Nanoporous Polymers Incorporating Sterically Confined N-Heterocyclic Carbenes for Simultaneous CO2 Capture and Conversion at Ambient Pressure

Abstract

Postcombustion CO2 capture and the conversion of captured CO2 into value added chemicals are integral part of today's energy industry mainly due to their economic and environmental benefits arising from the direct utilization of CO2 as a sustainable source. Sterically confined N-heterocyclic carbenes (NHCs) have played a significant role in organocatalysis due to their air-stability, super basic nature, and strong ability to activate and convert CO2 gas. Here, we report a new class of nanoporous polymer incorporating sterically confined N-heterocyclic carbenes (NP-NHCs) that exhibit exceptional CO2 capture fixation efficiency of 97% at room temperature, which is the highest ever reported for carbene based materials measured in the solid state.

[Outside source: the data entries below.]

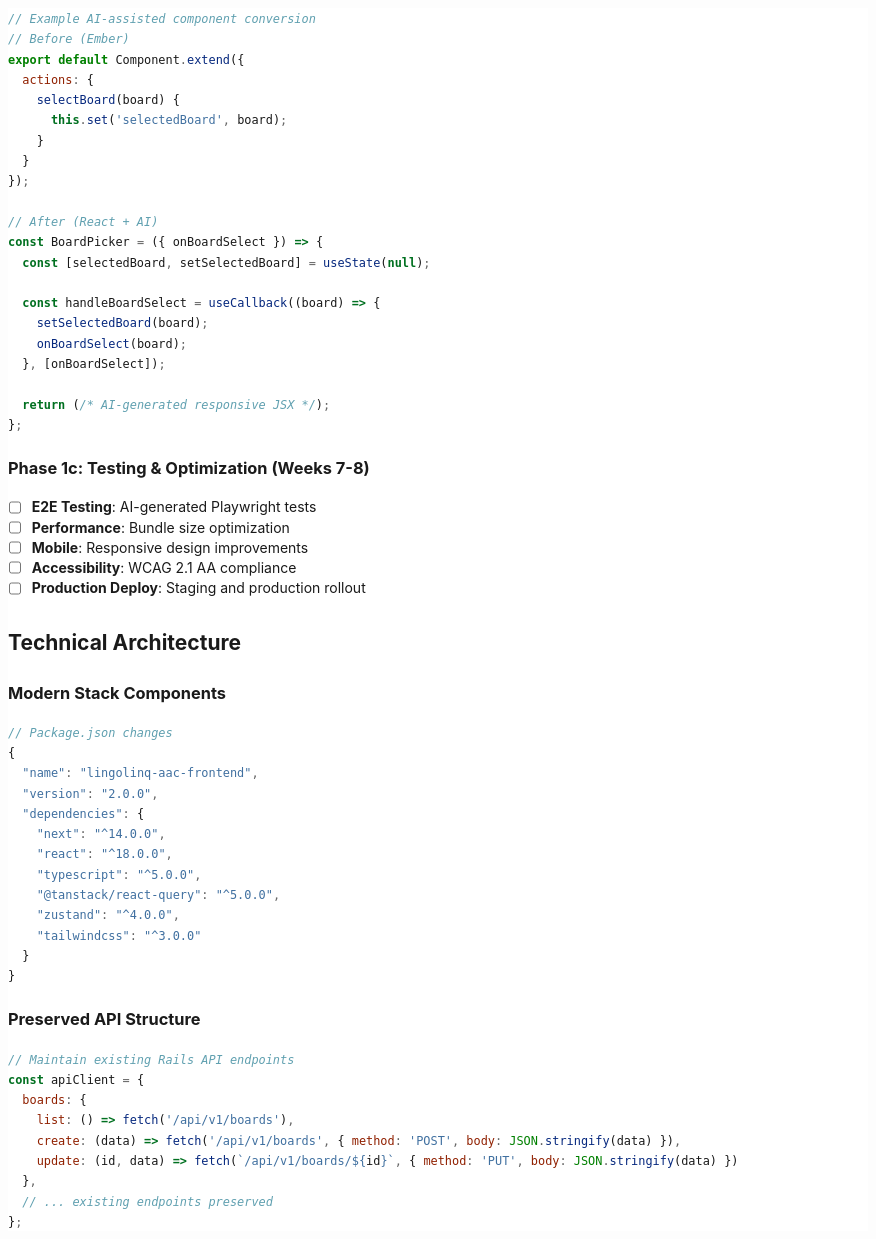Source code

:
 ```javascript
// Example AI-assisted component conversion
// Before (Ember)
export default Component.extend({
  actions: {
    selectBoard(board) {
      this.set('selectedBoard', board);
    }
  }
});

// After (React + AI)
const BoardPicker = ({ onBoardSelect }) => {
  const [selectedBoard, setSelectedBoard] = useState(null);
  
  const handleBoardSelect = useCallback((board) => {
    setSelectedBoard(board);
    onBoardSelect(board);
  }, [onBoardSelect]);
  
  return (/* AI-generated responsive JSX */);
};
```

### Phase 1c: Testing & Optimization (Weeks 7-8)
- [ ] **E2E Testing**: AI-generated Playwright tests
- [ ] **Performance**: Bundle size optimization
- [ ] **Mobile**: Responsive design improvements
- [ ] **Accessibility**: WCAG 2.1 AA compliance
- [ ] **Production Deploy**: Staging and production rollout

## Technical Architecture

### Modern Stack Components
```javascript
// Package.json changes
{
  "name": "lingolinq-aac-frontend",
  "version": "2.0.0",
  "dependencies": {
    "next": "^14.0.0",
    "react": "^18.0.0",
    "typescript": "^5.0.0",
    "@tanstack/react-query": "^5.0.0",
    "zustand": "^4.0.0",
    "tailwindcss": "^3.0.0"
  }
}
```

### Preserved API Structure
```javascript
// Maintain existing Rails API endpoints
const apiClient = {
  boards: {
    list: () => fetch('/api/v1/boards'),
    create: (data) => fetch('/api/v1/boards', { method: 'POST', body: JSON.stringify(data) }),
    update: (id, data) => fetch(`/api/v1/boards/${id}`, { method: 'PUT', body: JSON.stringify(data) })
  },
  // ... existing endpoints preserved
};
```
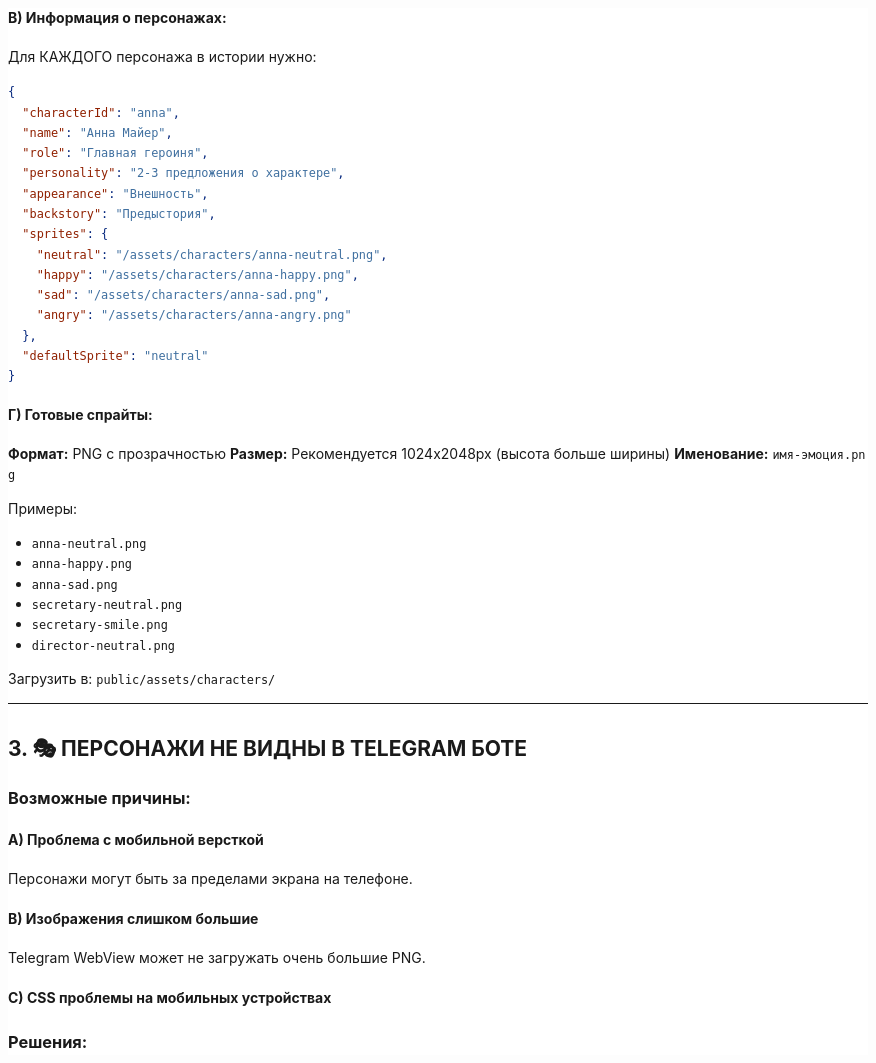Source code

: #### В) Информация о персонажах:

Для КАЖДОГО персонажа в истории нужно:

```json
{
  "characterId": "anna",
  "name": "Анна Майер",
  "role": "Главная героиня",
  "personality": "2-3 предложения о характере",
  "appearance": "Внешность",
  "backstory": "Предыстория",
  "sprites": {
    "neutral": "/assets/characters/anna-neutral.png",
    "happy": "/assets/characters/anna-happy.png",
    "sad": "/assets/characters/anna-sad.png",
    "angry": "/assets/characters/anna-angry.png"
  },
  "defaultSprite": "neutral"
}
```

#### Г) Готовые спрайты:

**Формат:** PNG с прозрачностью
**Размер:** Рекомендуется 1024x2048px (высота больше ширины)
**Именование:** `имя-эмоция.png`

Примеры:
- `anna-neutral.png`
- `anna-happy.png`
- `anna-sad.png`
- `secretary-neutral.png`
- `secretary-smile.png`
- `director-neutral.png`

Загрузить в: `public/assets/characters/`

---

## 3. 🎭 ПЕРСОНАЖИ НЕ ВИДНЫ В TELEGRAM БОТЕ

### Возможные причины:

#### A) Проблема с мобильной версткой
Персонажи могут быть за пределами экрана на телефоне.

#### B) Изображения слишком большие
Telegram WebView может не загружать очень большие PNG.

#### C) CSS проблемы на мобильных устройствах

### Решения:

The NP-NHC can also function as a highly active, selective, and recyclable heterogeneous nanoporous organocatalyst for the conversion of CO2 into cyclic carbonates at atmospheric pressure with excellent yields up to 98% along with 100% product selectivity through an atom economy reaction by using epoxides. Narrow pore size distribution of NP-NHC also allowed us to introduce a unique substrate selectivity based on size, just like enzymes, for the corresponding epoxides. This metal-free two in one approach for the CO2 gas fixation/release and conversion provides a new direction for the cost-effective, CO2 capture and conversion processes.